A: Likely there will be a slow start to non-essential goods as people evaluate their positions coming out of this time of uncertainty. Retailers should continue to be flexible with both the number of goods they are bringing in and the pricing. Most consumers will be looking for “the deal” especially on the highly seasonal merchandise. As new goods begin to flow in, it will be more about the right amount and being smarter with the allocation and placement of those goods. Keep things fresh where you can and give them a reason to buy other than price.

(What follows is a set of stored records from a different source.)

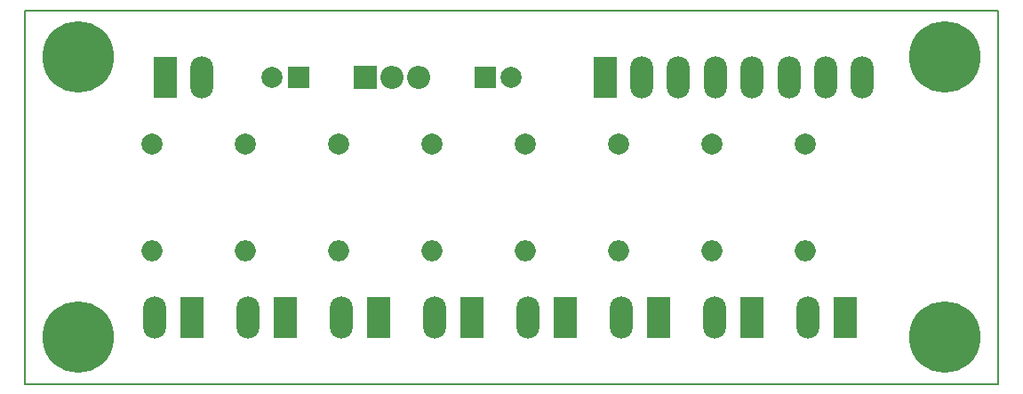
<source format=gbs>
G04 #@! TF.FileFunction,Soldermask,Bot*
%FSLAX46Y46*%
G04 Gerber Fmt 4.6, Leading zero omitted, Abs format (unit mm)*
G04 Created by KiCad (PCBNEW 4.0.7) date Wednesday, April 11, 2018 'AMt' 08:58:52 AM*
%MOMM*%
%LPD*%
G01*
G04 APERTURE LIST*
%ADD10C,0.100000*%
%ADD11C,0.150000*%
%ADD12R,2.000000X2.000000*%
%ADD13C,2.000000*%
%ADD14R,2.200000X4.000000*%
%ADD15O,2.200000X4.000000*%
%ADD16R,2.200000X2.200000*%
%ADD17O,2.200000X2.200000*%
%ADD18O,2.000000X2.000000*%
%ADD19C,6.800000*%
G04 APERTURE END LIST*
D10*
D11*
X113665000Y-129540000D02*
X206375000Y-129540000D01*
X113665000Y-93980000D02*
X206375000Y-93980000D01*
X113665000Y-93980000D02*
X113665000Y-129540000D01*
X206375000Y-93980000D02*
X206375000Y-129540000D01*
D12*
X139700000Y-100330000D03*
D13*
X137200000Y-100330000D03*
D12*
X157480000Y-100330000D03*
D13*
X159980000Y-100330000D03*
D14*
X127000000Y-100330000D03*
D15*
X130500000Y-100330000D03*
D14*
X168910000Y-100330000D03*
D15*
X172410000Y-100330000D03*
X175910000Y-100330000D03*
X179410000Y-100330000D03*
X182910000Y-100330000D03*
X186410000Y-100330000D03*
X189910000Y-100330000D03*
X193410000Y-100330000D03*
D14*
X129540000Y-123190000D03*
D15*
X126040000Y-123190000D03*
D14*
X156210000Y-123190000D03*
D15*
X152710000Y-123190000D03*
D14*
X138430000Y-123190000D03*
D15*
X134930000Y-123190000D03*
D14*
X165100000Y-123190000D03*
D15*
X161600000Y-123190000D03*
D14*
X182880000Y-123190000D03*
D15*
X179380000Y-123190000D03*
D14*
X191770000Y-123190000D03*
D15*
X188270000Y-123190000D03*
D14*
X147320000Y-123190000D03*
D15*
X143820000Y-123190000D03*
D14*
X173990000Y-123190000D03*
D15*
X170490000Y-123190000D03*
D16*
X146050000Y-100330000D03*
D17*
X148590000Y-100330000D03*
X151130000Y-100330000D03*
D13*
X125730000Y-106680000D03*
D18*
X125730000Y-116840000D03*
D13*
X152400000Y-106680000D03*
D18*
X152400000Y-116840000D03*
D13*
X134620000Y-106680000D03*
D18*
X134620000Y-116840000D03*
D13*
X161290000Y-106680000D03*
D18*
X161290000Y-116840000D03*
D13*
X179070000Y-106680000D03*
D18*
X179070000Y-116840000D03*
D13*
X187960000Y-106680000D03*
D18*
X187960000Y-116840000D03*
D13*
X143510000Y-106680000D03*
D18*
X143510000Y-116840000D03*
D13*
X170180000Y-106680000D03*
D18*
X170180000Y-116840000D03*
D19*
X118745000Y-98425000D03*
X201295000Y-98425000D03*
X118745000Y-125095000D03*
X201295000Y-125095000D03*
M02*

</source>
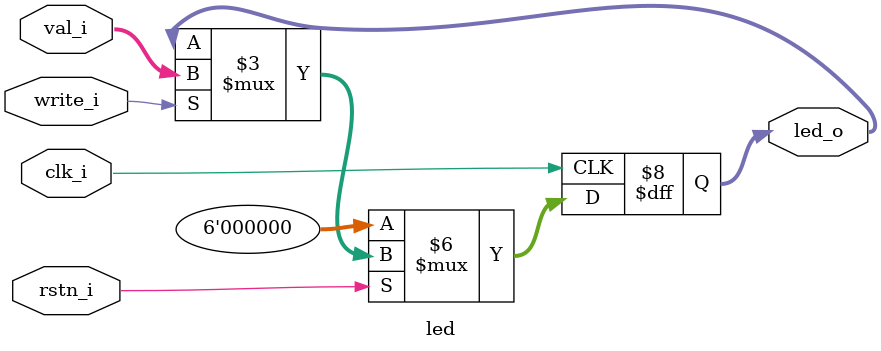
<source format=sv>
`default_nettype none

module led (
    input clk_i,
    input rstn_i,
    input write_i,
    input [5:0] val_i,

    output logic [5:0] led_o
);
    always_ff @(posedge clk_i) begin
        if(~rstn_i) begin
            led_o <= 0;
        end else begin
            if(write_i)
                led_o <= val_i;
        end;
    end
endmodule

</source>
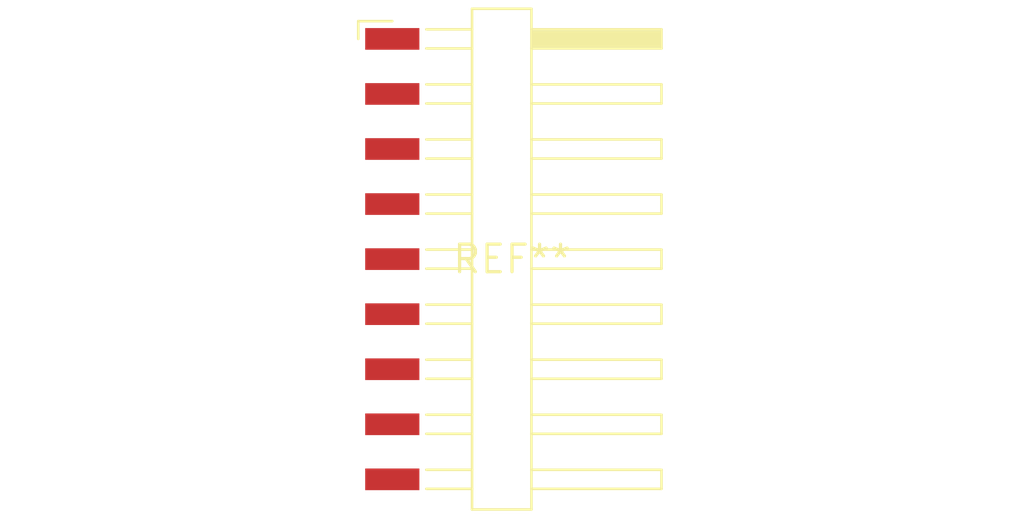
<source format=kicad_pcb>
(kicad_pcb (version 20240108) (generator pcbnew)

  (general
    (thickness 1.6)
  )

  (paper "A4")
  (layers
    (0 "F.Cu" signal)
    (31 "B.Cu" signal)
    (32 "B.Adhes" user "B.Adhesive")
    (33 "F.Adhes" user "F.Adhesive")
    (34 "B.Paste" user)
    (35 "F.Paste" user)
    (36 "B.SilkS" user "B.Silkscreen")
    (37 "F.SilkS" user "F.Silkscreen")
    (38 "B.Mask" user)
    (39 "F.Mask" user)
    (40 "Dwgs.User" user "User.Drawings")
    (41 "Cmts.User" user "User.Comments")
    (42 "Eco1.User" user "User.Eco1")
    (43 "Eco2.User" user "User.Eco2")
    (44 "Edge.Cuts" user)
    (45 "Margin" user)
    (46 "B.CrtYd" user "B.Courtyard")
    (47 "F.CrtYd" user "F.Courtyard")
    (48 "B.Fab" user)
    (49 "F.Fab" user)
    (50 "User.1" user)
    (51 "User.2" user)
    (52 "User.3" user)
    (53 "User.4" user)
    (54 "User.5" user)
    (55 "User.6" user)
    (56 "User.7" user)
    (57 "User.8" user)
    (58 "User.9" user)
  )

  (setup
    (pad_to_mask_clearance 0)
    (pcbplotparams
      (layerselection 0x00010fc_ffffffff)
      (plot_on_all_layers_selection 0x0000000_00000000)
      (disableapertmacros false)
      (usegerberextensions false)
      (usegerberattributes false)
      (usegerberadvancedattributes false)
      (creategerberjobfile false)
      (dashed_line_dash_ratio 12.000000)
      (dashed_line_gap_ratio 3.000000)
      (svgprecision 4)
      (plotframeref false)
      (viasonmask false)
      (mode 1)
      (useauxorigin false)
      (hpglpennumber 1)
      (hpglpenspeed 20)
      (hpglpendiameter 15.000000)
      (dxfpolygonmode false)
      (dxfimperialunits false)
      (dxfusepcbnewfont false)
      (psnegative false)
      (psa4output false)
      (plotreference false)
      (plotvalue false)
      (plotinvisibletext false)
      (sketchpadsonfab false)
      (subtractmaskfromsilk false)
      (outputformat 1)
      (mirror false)
      (drillshape 1)
      (scaleselection 1)
      (outputdirectory "")
    )
  )

  (net 0 "")

  (footprint "Harwin_M20-89009xx_1x09_P2.54mm_Horizontal" (layer "F.Cu") (at 0 0))

)

</source>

Q7: How much recent (sales) data will be important/useful for forecasting in the future. A pandemic seems to be a very rare event. How we can best use this data?
A: Without a doubt, the sales we are seeing now are anomalies. And as such, will require some very creative approaches to make sense of them. Especially since the pandemic will continue to “ripple” throughout the marketplace as communities across the globe emerge at different times and different paces. It’s like we have a myriad of “micro seasons” occurring. A company that has a highly adaptable forecasting tool will be able to leverage this information in the short term to improve decision-making on pricing, product flow, and even operational requirements. In the long term? Not as relevant—but we will be better equipped to act faster and more decisively if we are faced with something similar in the future.

Q8: Have you heard from any of your clients in terms of providing masks, for instance, to their employees once back in business?
A: In the ‘interim’ normal, it should be a judgment call as to how necessary they are. If the store is limited to only employees executing BOPIS activities, they may be able to work around not needing them, especially with limited staffing. I think the best approach is to offer them to all — and require them if there will be customer interaction.

Q9: Do you have a recommendation for furloughed boots on the ground planners/buyers as to where they should even start when they return to the office as it relates to inventory? It could all seem so overwhelming with weeks/months away from the business.
A: Now is the time to assess the portfolio for today AND the next season. Sell-through is not happening at the rate it was projected and bought for. Liquidating it all at massive discounts is not an ideal decision either, especially for the styles that have more “fashion longevity.” As planners and buyers return to the office, always keep the basic fundamentals in mind. You won’t be able to solve it all at once—nor should you. Prioritize, partner, and communicate. Peel the onion so to speak. What are your biggest bogeys? What can you impact now vs. later? What vendors work with more flexibility than others? Remember nothing will be perfect but focus and prioritization will be your best assets and strategies. We’ll be talking about ways to successfully emerge your organization out of the pandemic environment and position them for the new world in our next webinar: Mobilizing & Sustaining a Resilient Organization.

Q10: Do you expect companies to diversify their sourcing to become less dependent on China?
A: The simple answer is yes. And it’s beyond just the dependence on China. There are two key takeaways here. One is speed to market versus just lowest cost — there is so much supply tied up in long lead-time supply chains that is proving nearly impossible to manage today. The second is about transparency all the way back to the raw materials. Before companies may not have been concerned with where those were sourced. Now it matters — from the perspective of control as well as social compliance. This is not an easy change to make — and the longer you wait to make your moves, the more difficult it will be to establish the new approach.

Q11: What are you hearing about how retailers are managing payment terms with vendors, especially during the downtime & in the face of significant cancellations?
A: This one is tricky. We’ve heard of payment terms being evaluated but not widespread as of yet. This should be a last resort. Once you move payment terms out, it will be harder to get them back or make additional changes.